Seattle Seahawks 41, Minnesota Vikings 20
Especially in 2013, sports commentators can’t help but pick apart the teams that are on the downswing. They’re having a field day with it this year, with the likes of the Giants, Ravens, Texans, Packers, Redskins and Steelers falling from grace. But I never hear anybody talk about the Vikings. For being a playoff team last year, they’ve sunk so hard that nobody even seemed to notice. Finally, [I believe is was] Tim Ryan made a comment that could be interpeted as somebody trying to interpret what’s going on with the Vikings. They’re just…not tackling well? Yeah, that sounds right. People need to tackle in this sport. It’s a given. It’s the name of the game. So when a commentator tells me that the team isn’t tackling, well, I guess that explains everything. But then what’s the point of playing? Money? Fame? A six pack and a hundo? It’s probably to win, right? I don’t understand how a team can call themselves a team when they can’t perform the basic function of tackling. Thanks to Tim Ryan’s stunning analysis, I am even more confused about this sport.

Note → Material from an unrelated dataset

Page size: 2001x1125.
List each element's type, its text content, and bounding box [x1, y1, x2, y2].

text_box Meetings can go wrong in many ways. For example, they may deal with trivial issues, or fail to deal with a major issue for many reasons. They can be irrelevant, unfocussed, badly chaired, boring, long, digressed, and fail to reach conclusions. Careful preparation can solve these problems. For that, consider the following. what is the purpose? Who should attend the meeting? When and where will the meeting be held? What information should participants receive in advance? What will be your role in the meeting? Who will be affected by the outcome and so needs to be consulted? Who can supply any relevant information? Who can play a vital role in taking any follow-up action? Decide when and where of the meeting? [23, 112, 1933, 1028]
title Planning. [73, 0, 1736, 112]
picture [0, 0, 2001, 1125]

New Orleans Saints 23, San Francisco 49ers 20
The only thing that I remember about this game is being excited to watch it. The rest is just a defensive blur. Since when did the Saints allow Rob Ryan to take over the entire team? He IS the head coach, right? Or is it Ben Stiller? THERE’S SO MANY THINGS I DON’T KNOW ANYMORE!
Denver Broncos 27, Kansas City Chiefs 17
CyboManning throws ball.
Ball goes far.
Far ball gets caught.
Cybo do good.
Kill, Cybo, kill.
Carolina Panthers 24, New England Patriots 20
New Englanders will be bitching about the last play for the rest of the season. Also, New Englanders have no right to bitch about the last play. A sub-par Tom Brady threw an interception in the endzone as time ran out and a flag was initially thrown for pass interference. After determining that the ball was not catchable by Gronkowski [which is true], the flag was picked up and the game was over. Nobody has any right to be mad about this, because it shouldn’t had come to it. At the start of the drive [3rd and 10 at the 20 to be exact], Tom Brady participated in some intentional grounding. How he was not flagged was well beyond my comprehension. He was right smack in the middle of the pocket when he threw the ball away at the last second. That would’ve made it 4th and 20, and although in the real 4th and 10, Brady connected to Gronkowski for 23 yards, it might not have been the same play call on a 4th and 20. What proceeded was a good handful of passes that were so poorly targeted that the Panthers defenders couldn’t even catch it. Watch the replay of that drive. There’s probably 4 or 5 potential interceptions. The 2013 version of The Tom Brady Miracle™ is a joke. It relies solely on dice-roll passes and drawing flags. If it was any other team, analysts would cry shenanigans. Because it’s Tom Brady and The Pats, the anti-strategy is easily disguised.